Trial judge finds for plaintiff Dr. Ibrahim in no-fly case
Following a week-long trial in Federal court in San Francisco last month, Judge William Alsup found today that Dr. Rahinah Ibrahim’s due process rights were violated when she was placed on the “no-fly” list. “Judgment is HEREBY ENTERED in favor of plaintiff to the extent stated in the findings of fact, conclusions of law, and order for relief.”
Only a summary of Judge Alsup’s ruling has been made public. The government wanted the entirety of the verdict (against the government) to be kept secret: “In the Court’s view, all of the separate order should be made public, but it will remain under seal and the parties (and counsel) shall maintain its secrecy until APRIL 15, 2014, so that our court of appeals can rule on the government’s desire to maintain its secrecy.”
Judge Alsup ordered the government to correct Dr. Ibrahim’s status on the no-fly list (and certify under oath that it has done so), and disclose to Dr. Ibrahim whether she is or is not now on the list:
This much, however, can be and will be revealed publicly now by way of summary. All of the government’s standing arguments are overruled…. Our court of appeals … held that plaintiff, even though an alien living overseas, did have standing. The government did not seek higher review of this ruling.

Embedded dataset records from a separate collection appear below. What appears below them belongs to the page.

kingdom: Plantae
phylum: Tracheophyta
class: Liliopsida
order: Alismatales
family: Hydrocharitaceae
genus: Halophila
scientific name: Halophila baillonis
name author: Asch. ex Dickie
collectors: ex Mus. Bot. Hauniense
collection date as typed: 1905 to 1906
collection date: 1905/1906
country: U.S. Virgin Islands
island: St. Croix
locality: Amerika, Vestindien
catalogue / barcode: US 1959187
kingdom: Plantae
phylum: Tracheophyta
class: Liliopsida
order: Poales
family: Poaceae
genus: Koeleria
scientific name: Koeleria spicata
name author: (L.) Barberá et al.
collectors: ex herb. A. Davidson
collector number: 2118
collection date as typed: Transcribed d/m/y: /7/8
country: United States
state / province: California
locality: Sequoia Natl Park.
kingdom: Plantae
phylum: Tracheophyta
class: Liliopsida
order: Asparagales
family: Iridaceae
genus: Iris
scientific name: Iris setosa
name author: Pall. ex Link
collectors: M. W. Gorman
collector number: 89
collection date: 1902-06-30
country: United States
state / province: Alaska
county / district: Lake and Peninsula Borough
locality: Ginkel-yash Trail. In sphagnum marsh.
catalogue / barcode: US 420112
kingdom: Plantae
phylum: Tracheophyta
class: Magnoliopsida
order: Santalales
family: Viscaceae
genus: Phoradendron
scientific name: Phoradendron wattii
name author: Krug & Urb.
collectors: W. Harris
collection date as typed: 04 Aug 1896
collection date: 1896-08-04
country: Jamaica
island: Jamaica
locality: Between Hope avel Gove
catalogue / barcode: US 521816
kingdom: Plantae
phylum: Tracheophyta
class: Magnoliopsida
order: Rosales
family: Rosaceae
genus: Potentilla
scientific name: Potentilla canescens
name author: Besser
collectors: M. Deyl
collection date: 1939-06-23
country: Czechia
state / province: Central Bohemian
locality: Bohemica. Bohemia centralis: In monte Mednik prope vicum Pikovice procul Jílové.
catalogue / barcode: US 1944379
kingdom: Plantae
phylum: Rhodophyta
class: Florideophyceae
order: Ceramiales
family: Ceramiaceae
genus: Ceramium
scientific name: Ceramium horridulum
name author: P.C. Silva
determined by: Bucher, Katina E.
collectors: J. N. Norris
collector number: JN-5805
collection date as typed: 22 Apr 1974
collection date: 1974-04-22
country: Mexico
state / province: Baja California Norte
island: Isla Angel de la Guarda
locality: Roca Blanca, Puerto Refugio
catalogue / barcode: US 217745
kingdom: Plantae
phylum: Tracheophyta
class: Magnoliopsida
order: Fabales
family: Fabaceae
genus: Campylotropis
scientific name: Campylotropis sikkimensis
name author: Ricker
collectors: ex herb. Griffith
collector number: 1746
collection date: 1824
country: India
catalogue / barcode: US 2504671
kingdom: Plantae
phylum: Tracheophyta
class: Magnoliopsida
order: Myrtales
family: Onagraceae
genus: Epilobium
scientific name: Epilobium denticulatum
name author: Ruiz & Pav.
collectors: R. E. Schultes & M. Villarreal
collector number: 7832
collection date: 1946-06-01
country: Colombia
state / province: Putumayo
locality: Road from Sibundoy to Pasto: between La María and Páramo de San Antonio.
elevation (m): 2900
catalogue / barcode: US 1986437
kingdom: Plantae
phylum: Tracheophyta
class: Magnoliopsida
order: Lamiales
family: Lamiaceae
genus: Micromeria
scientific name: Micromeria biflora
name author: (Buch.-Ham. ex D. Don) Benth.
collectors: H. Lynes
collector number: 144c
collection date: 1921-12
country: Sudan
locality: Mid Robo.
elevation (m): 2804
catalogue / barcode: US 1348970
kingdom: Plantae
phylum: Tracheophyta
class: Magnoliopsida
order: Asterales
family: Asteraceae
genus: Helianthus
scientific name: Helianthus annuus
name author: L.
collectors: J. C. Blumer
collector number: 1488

Turning to the merits, some but not all of the relief sought by plaintiff has been granted. In order for the district court to grant relief on a claim that a plaintiff has been wrongly listed in a government terrorist watchlist, that listing must first result in concrete, reviewable adverse government action against the plaintiff, such as refusal of permission to board a plane. This means that a judicial remedy must, by necessity, be a post-deprivation remedy. Once a plaintiff shows concrete, reviewable adverse government action has occurred, and, as here, shows that the action resulted from an error by the government, then the plaintiff is entitled by due process to a post-deprivation remedy that requires the government to cleanse and/or correct its lists and records of the mistaken information and to certify under oath that such correction(s) have been made. The government’s administrative remedies fall short of such relief and do not supply sufficient due process. In light of the confusion caused by the government’s mistake, such cleansing-certification relief is ordered in this case. Also, the government is ordered to disclose to plaintiff her current status on (or off) the no-fly list (without prejudice to future adjustments based on new information). In this connection, the government concedes that plaintiff is not a threat to our national security.
Although a district court cannot review the decision of a consular officer in denying a visa to a nonimmigrant alien, when a nonimmigrant alien with standing to assert constitutional rights has been denied a visa under Section 212(a)(3)(B) of the Immigration and Nationality Act, 8 U.S.C. 1182(a)(3)(B), the consular officer must specify which of the nine subsections was the basis of the denial. Din v. Kerry, 718 F.3d 856, 862 (9th Cir. 2013). This relief is ordered here.
If, moreover, a consular officer advises a nonimmigrant alien that she is not eligible to seek a discretionary waiver of inadmissibility when, under the law, she is eligible to at least apply for a waiver, that erroneous advisement may be reviewed by a district court to the limited extent of requiring the government to inform the nonimmigrant alien that she is eligible to at least apply for a discretionary waiver. Such relief is ordered here. The subsequent grant or denial of any such application, however, would not be reviewable….
IT IS SO ORDERED.
Dated: January 14, 2014.
WILLIAM ALSUP
UNITED STATES DISTRICT JUDGE
“Justice has finally been done for an innocent woman who was wrongly ensnared in the government’s flawed watch listing system,” said Elizabeth Pipkin, lead trial counsel for Dr. Ibrahim along with Christine Peek, Ruby Kazi, and Jennifer Murakami.
We fear that today’s ruling is, unfortunately, unlikely to be “final” in light of inevitable appeals by the government. But as the first substantive ruling on the government’s system of secret administrative “no-fly” orders, it is a major step toward bringing the DHS and its control of travel within the rule of law.